We define a function `test_cointegration(asset1, asset2)`, which takes two assets as inputs, performs the cointegration test, and prints the p-value. If the p-value is less than 0.05 (a common threshold in statistical testing), we conclude that the assets are cointegrated and we can proceed with a pairs trading strategy. If the p-value is above 0.05, we conclude that the assets are not cointegrated, and we should not proceed with pairs trading.

> The cointegration test used is the Engle-Granger cointegration test. The two time series being tested for cointegration are considered as endogenous (endog) and exogenous (exog) variables.
> The endogenous variable is the primary variable of interest in the cointegration test. It is the time series being tested to see if it has a long-term relationship with another time series (the exogenous variable)

In [None]:
def test_cointegration(asset1, asset2):
    
    # Fetch the history of the rolling future strategy for asset1 and asset2
    asset1_df = asset1.history().dropna()
    asset2_df = asset2.history().dropna()
    
    
    # Ensure endog and exog are of the same size 
    asset1_df = asset1_df.reindex(asset2_df.index).fillna(method='ffill')
    asset2_df = asset2_df.reindex(asset1_df.index).fillna(method='ffill')
    
    # Run cointegration test
    score, pvalue, _ = coint(asset1_df, asset2_df)
    print('--------')
    print(f'p-value of cointegration test between {asset1.name} and {asset2.name}: {pvalue}')
    
    # For this example we define the threshold of 0.05 for the p-value
    if pvalue < 0.05:
        print('Assets are cointegrated, proceed with pairs trading strategy.')
        print('--------')

    else:
        print('Assets are not cointegrated, do not proceed with pairs trading.')
        print('--------')

### 2.3 Test for cointegration between different assets

In [None]:
test_cointegration(fc, lc)

In the test above, we are checking for cointegration between Feeder Cattle and Live Cattle.
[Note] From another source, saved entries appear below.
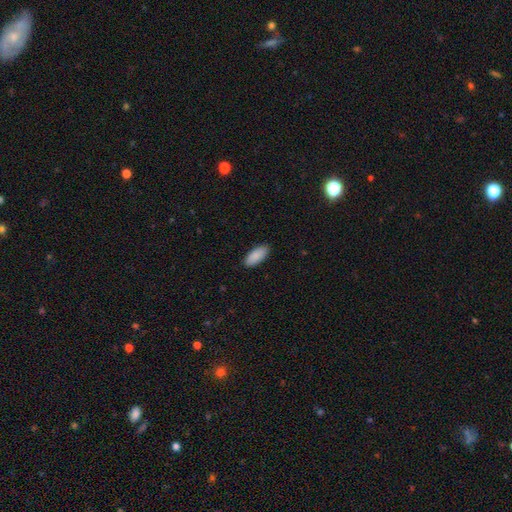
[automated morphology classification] Overall: smooth (90%). How rounded: in between (88%). Merging: none (89%).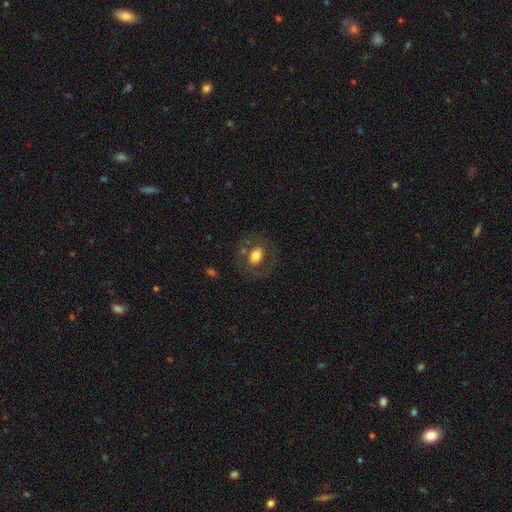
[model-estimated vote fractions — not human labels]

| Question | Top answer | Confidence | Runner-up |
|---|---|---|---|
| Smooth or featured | smooth | 59% | featured or disk (33%) |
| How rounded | in between | 60% | round (38%) |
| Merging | none | 70% | minor disturbance (14%) |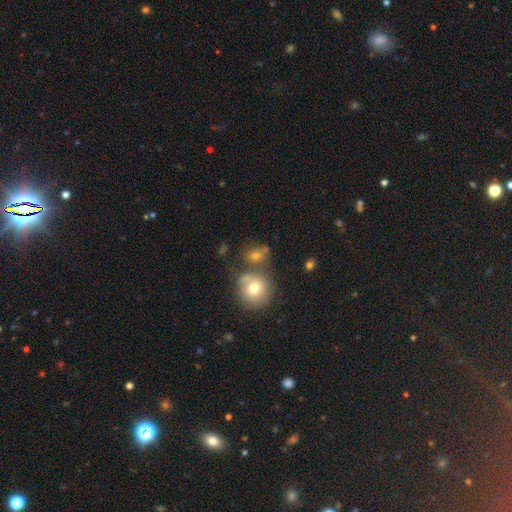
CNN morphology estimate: This appears to be a smooth galaxy with no disk features (70%) that is round (75%). Merging: none (55%).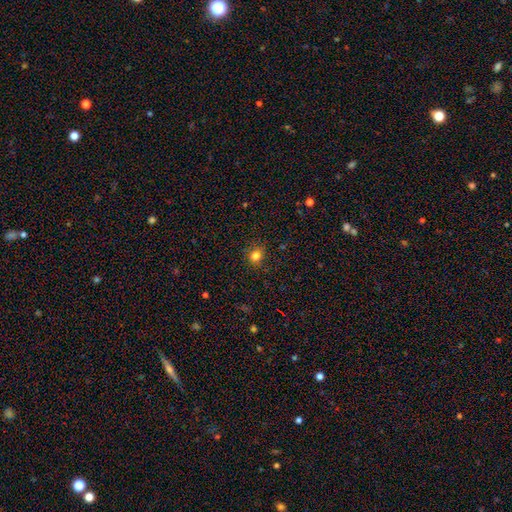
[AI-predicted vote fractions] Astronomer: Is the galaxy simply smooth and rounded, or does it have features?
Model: smooth — 82%.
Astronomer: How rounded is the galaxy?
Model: round — 78%.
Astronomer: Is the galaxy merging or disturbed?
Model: none — 86%.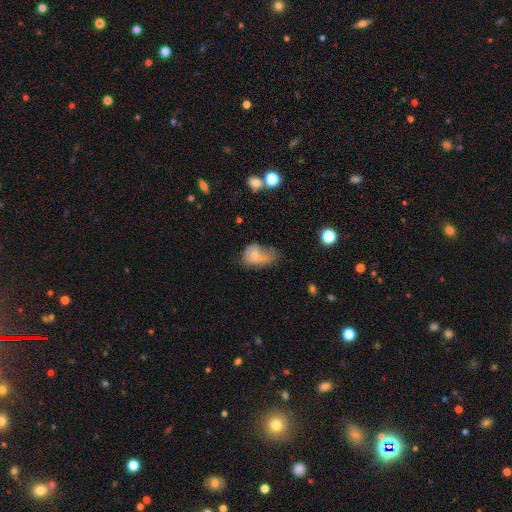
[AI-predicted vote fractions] Q: Smooth or featured?
A: smooth (65%); runner-up: featured or disk (25%)
Q: How rounded?
A: in between (81%); runner-up: round (18%)
Q: Merging?
A: major disturbance (41%); runner-up: minor disturbance (30%)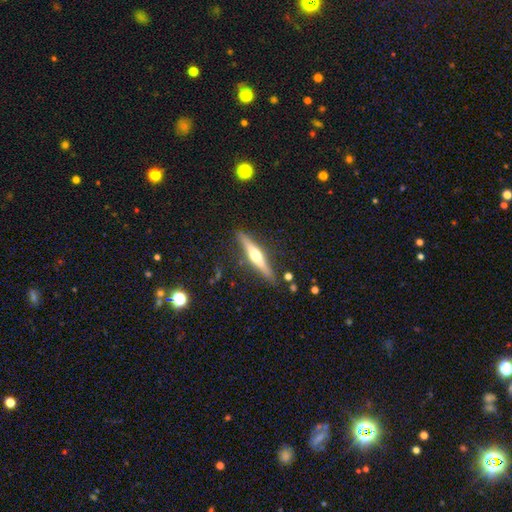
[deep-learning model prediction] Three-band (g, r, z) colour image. It shows a featured or disk galaxy (63%) viewed edge-on (96%) with a rounded central bulge (90%). Merging: none (86%).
The output shows that the p-value of the cointegration test is less than 0.05, indicating that these two assets are cointegrated and suitable for pairs trading.


In [None]:
test_cointegration(c, rr)

Similarly, in the test above, we tested for cointegration between Corn and Rough Rice. The result again shows a p-value less than 0.05, suggesting these two assets are also cointegrated.


In [None]:
test_cointegration(fc, c)

In contrast, when we test for cointegration between Feeder Cattle and Corn, the p-value is greater than 0.05. This suggests that these two assets are not cointegrated and should not be used for pairs trading.
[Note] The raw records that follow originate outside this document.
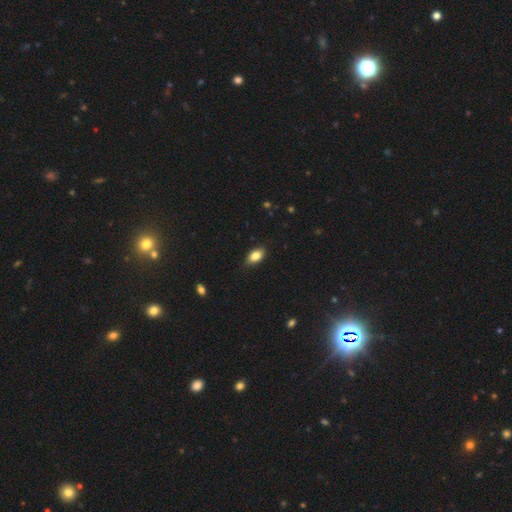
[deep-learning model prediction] smooth-or-featured: smooth: 84% | featured or disk: 9% | star or artifact: 8%
  how-rounded: in between: 91% | round: 6% | cigar-shaped: 4%
  merging: none: 85% | minor disturbance: 12% | major disturbance: 2% | merger: 1%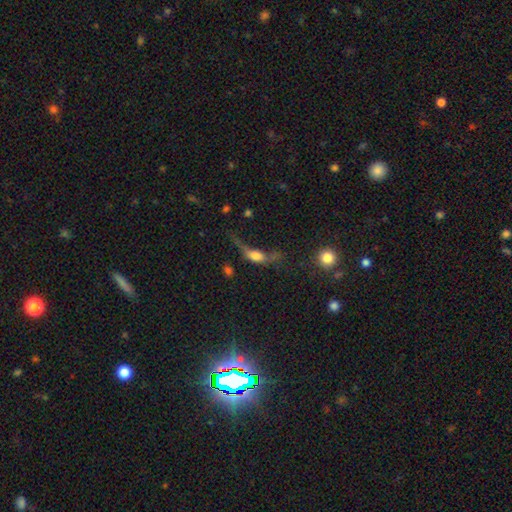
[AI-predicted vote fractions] smooth-or-featured: smooth: 53% | featured or disk: 34% | star or artifact: 13%
  how-rounded: in between: 62% | cigar-shaped: 26% | round: 12%
  merging: major disturbance: 51% | none: 23% | minor disturbance: 18% | merger: 9%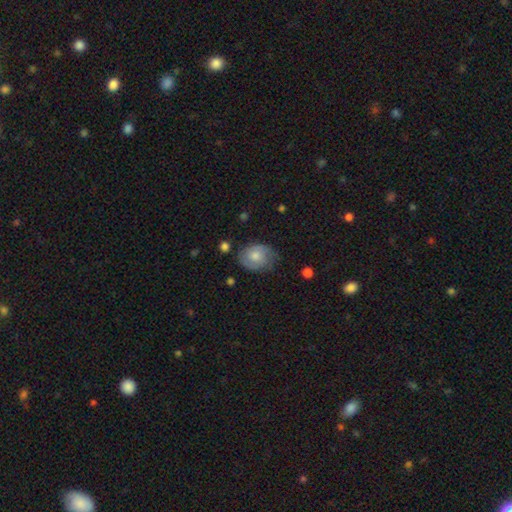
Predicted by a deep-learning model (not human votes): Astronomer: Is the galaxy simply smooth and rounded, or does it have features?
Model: smooth — 49% (runner-up: featured or disk, 44%).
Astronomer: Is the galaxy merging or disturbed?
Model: none — 67%.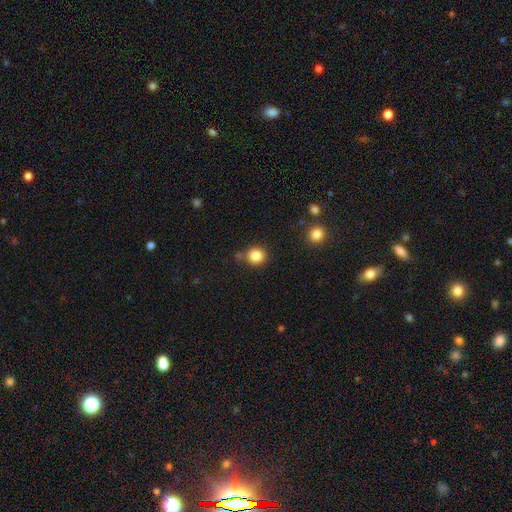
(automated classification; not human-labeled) This is clearly a smooth galaxy (85%). How rounded: clearly round (87%). Merging: likely none (78%).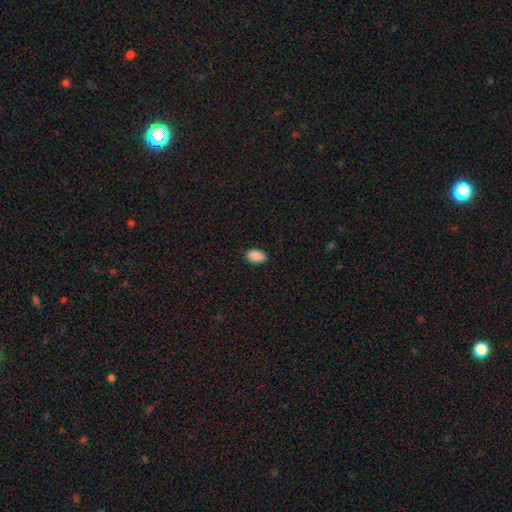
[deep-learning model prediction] Smooth or featured?
  - smooth: 90% *
  - star or artifact: 7%
  - featured or disk: 3%
How rounded?
  - in between: 91% *
  - round: 7%
  - cigar-shaped: 1%
Merging?
  - none: 88% *
  - minor disturbance: 9%
  - major disturbance: 2%
  - merger: 1%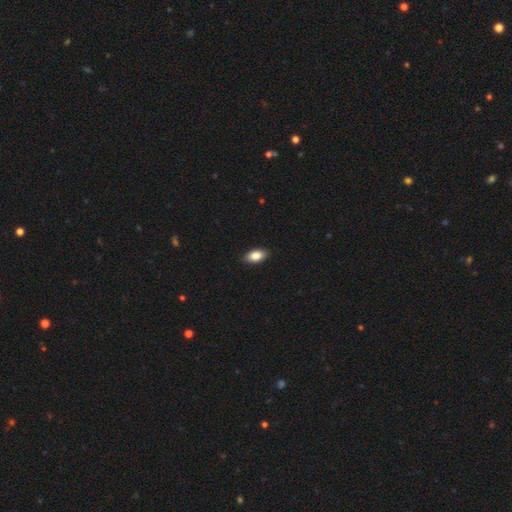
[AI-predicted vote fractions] smooth-or-featured: smooth: 85% | featured or disk: 8% | star or artifact: 7%
  how-rounded: in between: 92% | round: 5% | cigar-shaped: 3%
  merging: none: 89% | minor disturbance: 8% | major disturbance: 2% | merger: 1%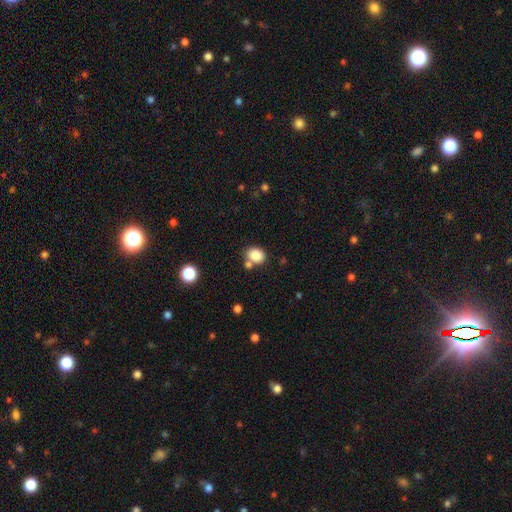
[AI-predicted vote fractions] smooth 85%, star or artifact 9%, featured or disk 5%. Down the decision tree: how rounded — in between (51%); merging — none (62%).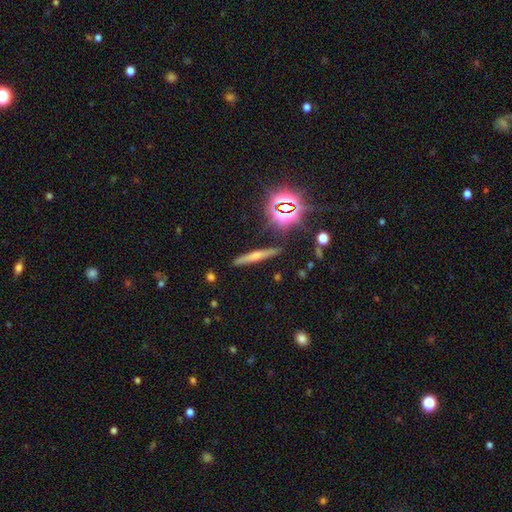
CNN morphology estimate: This is possibly a featured or disk galaxy (46%). Merging: clearly none (88%).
These tests help us identify which pairs of assets move together in a way that makes them suitable for pairs trading. We can use this process to test any number of asset pairs as part of our strategy development.


## 3. Generate Trading Signals

Now that we've identified pairs of commodities that are cointegrated, the next step in our pairs trading strategy is to generate trading signals. These signals tell us when to enter and exit our long and short positions.
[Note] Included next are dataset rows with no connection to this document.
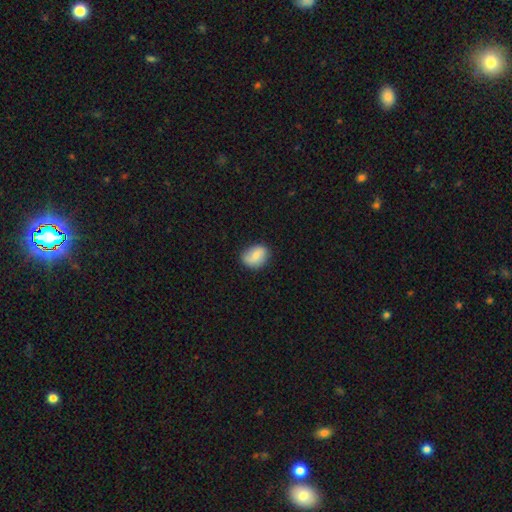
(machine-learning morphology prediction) The model was most divided on "how rounded": in between: 55%, round: 43%, cigar-shaped: 1%. More confident: merging — none (77%); smooth or featured — smooth (68%).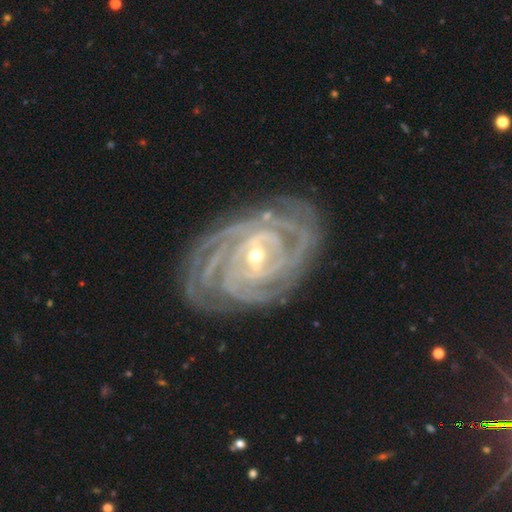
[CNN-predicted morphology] Overall: featured or disk (92%). Edge-on disk: no (96%). Bar: weak (39%; strong 35%). Spiral arms: yes (99%). Spiral arm count: 4 (29%; 3 21%). Spiral winding: tight (84%). Bulge size: small (57%; moderate 40%). Merging: none (81%).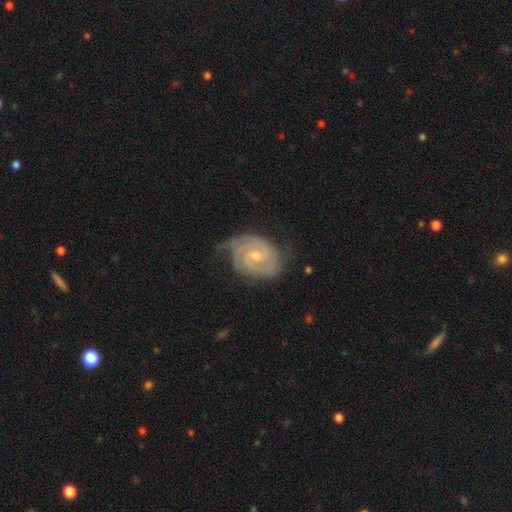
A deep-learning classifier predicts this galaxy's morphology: A featured or disk galaxy (87%) with no bar (51%), 2 (58%) tight (66%) spiral arms (97%) and a small central bulge (53%). Merging: none (65%).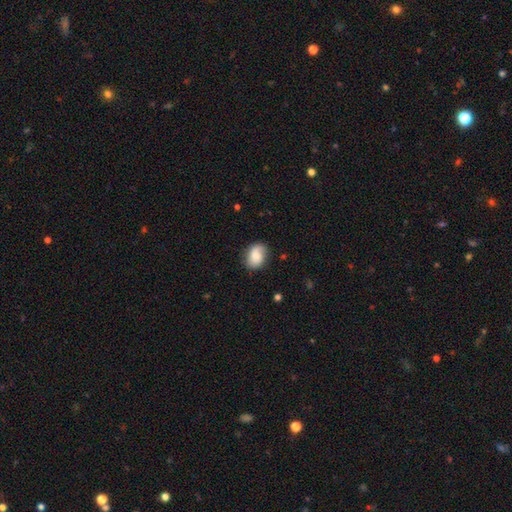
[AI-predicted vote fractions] smooth 66%, featured or disk 26%, star or artifact 8%. Down the decision tree: how rounded — in between (68%); merging — none (72%).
To generate these signals, we define a function `generate_pairs_trading_signals(asset1, asset2, window, zscore_limit)`. This function takes two assets, a window size, and a z-score limit as inputs. The window size is the number of periods used for calculating the moving average and standard deviation of the price spread. The z-score limit defines our threshold for entering and exiting trades.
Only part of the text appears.